▶ [Excerpted passage]
Seems crazy to me that they don't encrypt the videos on the device given how much personal information about other people can be on there. There is a full video of the inside of someone's house in that feed. Couldn't they just have some kind of public/private key encryption, where they put the public key on the bodycam and have it encrypt all the videos it takes? Then you could just decrypt them at the station with the private key.
PKI is insufficient protection in this case. If someone obtains the hardware and has a few years to sit on it, it is possible that private keys can eventually be broken (or compromised via other channels).
Hardware security. These devices should have been built from day 1 with the idea that they would eventually need to be retired from service. They could be designed to self-destruct their own memories if a certain signal is not received within a certain timeframe. Procedures would be built around this such that cameras would need to be periodically checked-in for audit and refresh of the hardware kill timer. If an officer fails to check in a certain camera (presumably with the intent to expire the hardware timer), you could assume malicious intent and have whatever arbitrary penalties to discourage this behavior. Set the timer at 48~72 hours and it would be virtually impossible for even the most sophisticated attacker to physically breach the HSM in time for extraction of the data/symmetric key.
Combine this with a PKI and you should then have a solid solution. If you want maximum traceability, you could throw in LTE or satellite connectivity for logging major audit events or triggering certain device features remotely.
You could spin any bullshit story around any device. If you do not have some degree of discipline with your meatspace domain, there's no hope for the hardware domain either. Even the most secure devices on earth can eventually be compromised if you allow all policy to fall away and just let the hardware fend for itself.

▶ [Your assignment]
Continue the forum discussion about protecting bodycam video storage, starting right after its final post.

▶ [Exercise data]
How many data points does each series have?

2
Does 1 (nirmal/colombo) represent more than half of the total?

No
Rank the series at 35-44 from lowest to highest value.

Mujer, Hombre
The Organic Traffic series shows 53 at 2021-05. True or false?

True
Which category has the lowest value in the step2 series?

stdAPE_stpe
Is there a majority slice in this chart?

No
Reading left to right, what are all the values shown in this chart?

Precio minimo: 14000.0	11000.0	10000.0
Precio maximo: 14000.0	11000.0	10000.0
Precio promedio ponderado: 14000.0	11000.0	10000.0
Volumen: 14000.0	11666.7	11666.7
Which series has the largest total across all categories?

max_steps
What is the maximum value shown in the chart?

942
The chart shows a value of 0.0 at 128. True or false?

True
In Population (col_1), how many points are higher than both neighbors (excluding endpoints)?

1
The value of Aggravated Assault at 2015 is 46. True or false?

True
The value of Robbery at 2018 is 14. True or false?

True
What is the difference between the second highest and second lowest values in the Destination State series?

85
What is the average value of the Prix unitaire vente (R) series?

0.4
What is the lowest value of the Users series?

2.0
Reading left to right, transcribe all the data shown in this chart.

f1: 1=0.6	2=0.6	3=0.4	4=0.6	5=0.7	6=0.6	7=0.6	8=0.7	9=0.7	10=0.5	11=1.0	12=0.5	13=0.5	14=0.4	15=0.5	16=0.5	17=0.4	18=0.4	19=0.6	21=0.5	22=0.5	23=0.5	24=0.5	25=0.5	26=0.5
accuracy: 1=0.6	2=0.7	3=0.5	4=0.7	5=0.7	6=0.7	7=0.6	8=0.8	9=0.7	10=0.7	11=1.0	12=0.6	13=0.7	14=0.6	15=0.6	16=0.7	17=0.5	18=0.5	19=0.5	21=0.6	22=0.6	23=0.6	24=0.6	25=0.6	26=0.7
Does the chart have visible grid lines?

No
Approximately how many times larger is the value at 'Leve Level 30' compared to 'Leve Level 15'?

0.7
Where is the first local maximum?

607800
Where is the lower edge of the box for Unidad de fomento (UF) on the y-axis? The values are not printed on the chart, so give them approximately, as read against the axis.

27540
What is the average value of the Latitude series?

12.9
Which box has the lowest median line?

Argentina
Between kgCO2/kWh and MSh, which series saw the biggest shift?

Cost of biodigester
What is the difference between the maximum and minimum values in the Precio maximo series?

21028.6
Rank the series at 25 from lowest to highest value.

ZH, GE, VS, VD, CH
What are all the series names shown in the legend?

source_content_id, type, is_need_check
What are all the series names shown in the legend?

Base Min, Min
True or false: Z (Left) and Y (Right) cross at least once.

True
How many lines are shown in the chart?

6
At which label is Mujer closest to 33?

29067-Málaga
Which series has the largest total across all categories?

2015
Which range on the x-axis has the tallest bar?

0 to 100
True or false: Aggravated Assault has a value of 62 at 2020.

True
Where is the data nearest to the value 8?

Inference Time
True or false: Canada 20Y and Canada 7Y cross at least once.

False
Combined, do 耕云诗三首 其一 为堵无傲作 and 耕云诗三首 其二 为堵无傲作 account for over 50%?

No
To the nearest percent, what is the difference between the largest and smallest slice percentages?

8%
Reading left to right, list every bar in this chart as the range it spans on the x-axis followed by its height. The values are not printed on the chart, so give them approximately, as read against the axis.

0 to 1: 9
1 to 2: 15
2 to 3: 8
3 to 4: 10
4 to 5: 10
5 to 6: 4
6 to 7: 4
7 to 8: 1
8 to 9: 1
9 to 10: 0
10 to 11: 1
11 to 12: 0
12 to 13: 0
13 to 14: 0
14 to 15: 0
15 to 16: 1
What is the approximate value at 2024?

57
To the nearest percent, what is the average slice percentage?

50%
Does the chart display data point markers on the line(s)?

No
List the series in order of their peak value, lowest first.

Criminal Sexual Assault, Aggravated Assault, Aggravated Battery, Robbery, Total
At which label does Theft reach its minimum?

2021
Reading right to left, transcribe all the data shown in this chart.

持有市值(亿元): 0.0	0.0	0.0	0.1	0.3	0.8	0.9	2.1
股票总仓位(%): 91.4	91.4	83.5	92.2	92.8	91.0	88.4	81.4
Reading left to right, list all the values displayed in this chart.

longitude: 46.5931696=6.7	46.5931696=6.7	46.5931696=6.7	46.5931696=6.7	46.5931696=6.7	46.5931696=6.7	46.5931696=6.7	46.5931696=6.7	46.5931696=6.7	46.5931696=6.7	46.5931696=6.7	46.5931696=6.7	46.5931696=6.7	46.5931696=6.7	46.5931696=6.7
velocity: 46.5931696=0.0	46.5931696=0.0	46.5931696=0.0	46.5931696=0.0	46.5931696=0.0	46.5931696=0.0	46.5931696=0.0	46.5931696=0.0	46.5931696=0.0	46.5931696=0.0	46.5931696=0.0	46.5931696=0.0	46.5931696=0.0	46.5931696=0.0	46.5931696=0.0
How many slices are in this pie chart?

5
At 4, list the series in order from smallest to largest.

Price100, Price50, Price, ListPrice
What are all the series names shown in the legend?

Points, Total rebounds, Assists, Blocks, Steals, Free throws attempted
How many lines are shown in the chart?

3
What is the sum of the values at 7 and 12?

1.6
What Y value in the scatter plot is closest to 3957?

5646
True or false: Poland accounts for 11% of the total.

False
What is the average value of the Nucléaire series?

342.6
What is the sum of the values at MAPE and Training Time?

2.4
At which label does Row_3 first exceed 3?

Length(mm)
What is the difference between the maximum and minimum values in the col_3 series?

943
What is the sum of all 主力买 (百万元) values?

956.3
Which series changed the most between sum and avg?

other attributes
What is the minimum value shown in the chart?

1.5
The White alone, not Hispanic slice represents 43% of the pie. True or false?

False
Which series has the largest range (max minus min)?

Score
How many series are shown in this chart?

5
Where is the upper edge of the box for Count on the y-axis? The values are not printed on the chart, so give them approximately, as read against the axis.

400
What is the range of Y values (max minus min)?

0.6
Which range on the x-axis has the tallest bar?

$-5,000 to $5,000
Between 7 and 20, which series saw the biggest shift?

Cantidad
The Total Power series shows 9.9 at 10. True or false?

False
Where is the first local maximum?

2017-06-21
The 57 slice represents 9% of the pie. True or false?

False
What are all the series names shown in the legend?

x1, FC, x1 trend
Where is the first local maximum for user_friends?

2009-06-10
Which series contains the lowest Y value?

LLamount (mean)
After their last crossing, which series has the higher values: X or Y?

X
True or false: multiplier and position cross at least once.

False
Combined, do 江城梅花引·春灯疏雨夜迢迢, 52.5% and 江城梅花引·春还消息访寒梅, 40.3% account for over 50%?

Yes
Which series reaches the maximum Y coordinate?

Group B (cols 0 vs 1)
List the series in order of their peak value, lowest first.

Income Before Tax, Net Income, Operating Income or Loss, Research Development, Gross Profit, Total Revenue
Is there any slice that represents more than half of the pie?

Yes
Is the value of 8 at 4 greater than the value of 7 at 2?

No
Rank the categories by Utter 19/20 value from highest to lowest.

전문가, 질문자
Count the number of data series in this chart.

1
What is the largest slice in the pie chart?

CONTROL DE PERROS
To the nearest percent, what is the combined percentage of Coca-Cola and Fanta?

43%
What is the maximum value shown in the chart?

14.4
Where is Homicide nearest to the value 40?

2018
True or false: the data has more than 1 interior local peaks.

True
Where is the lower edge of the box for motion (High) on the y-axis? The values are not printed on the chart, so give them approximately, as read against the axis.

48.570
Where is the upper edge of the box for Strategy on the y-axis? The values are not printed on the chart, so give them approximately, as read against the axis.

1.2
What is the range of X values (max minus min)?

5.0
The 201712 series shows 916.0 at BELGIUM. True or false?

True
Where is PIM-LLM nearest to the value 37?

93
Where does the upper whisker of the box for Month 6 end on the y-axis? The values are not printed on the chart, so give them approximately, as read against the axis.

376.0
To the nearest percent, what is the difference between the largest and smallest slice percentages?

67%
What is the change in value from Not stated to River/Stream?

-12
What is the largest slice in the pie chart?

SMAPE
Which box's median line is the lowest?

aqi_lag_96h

▶ [Result for this task]
The police can and should be held to a higher standard regarding evidence and chain of custody. The tools are only half of this picture. It is a synergistic approach.
I think symmetric encryption would be fine here for simplicity. When it's time to wipe the drive, securely erase the key.
I'm curious as to who is responsible for not properly erasing the files: the IT department, or the manufacturer. It could be that the station didn't wipe/reset the cameras before selling them. Or they only reinitialized the file system. Or the firmware's reset function only reinitializes the file system rather than shredding the contents.
I just sat a sales presentation for a competitor's body cameras a few days ago. The cameras, in that case, are completely "black box" and no mention of threat models associated with the authenticity, confidentiality, or integrity of the data on the cameras was made. The particular cameras I saw pitched record continuously, and a "supervisor" is capable of accessing the raw buffer to extract video that an officer didn't otherwise flag as an "event" by way of a "password".
I can only imagine that the information security story around all of this kind of hardware is probably pretty awful.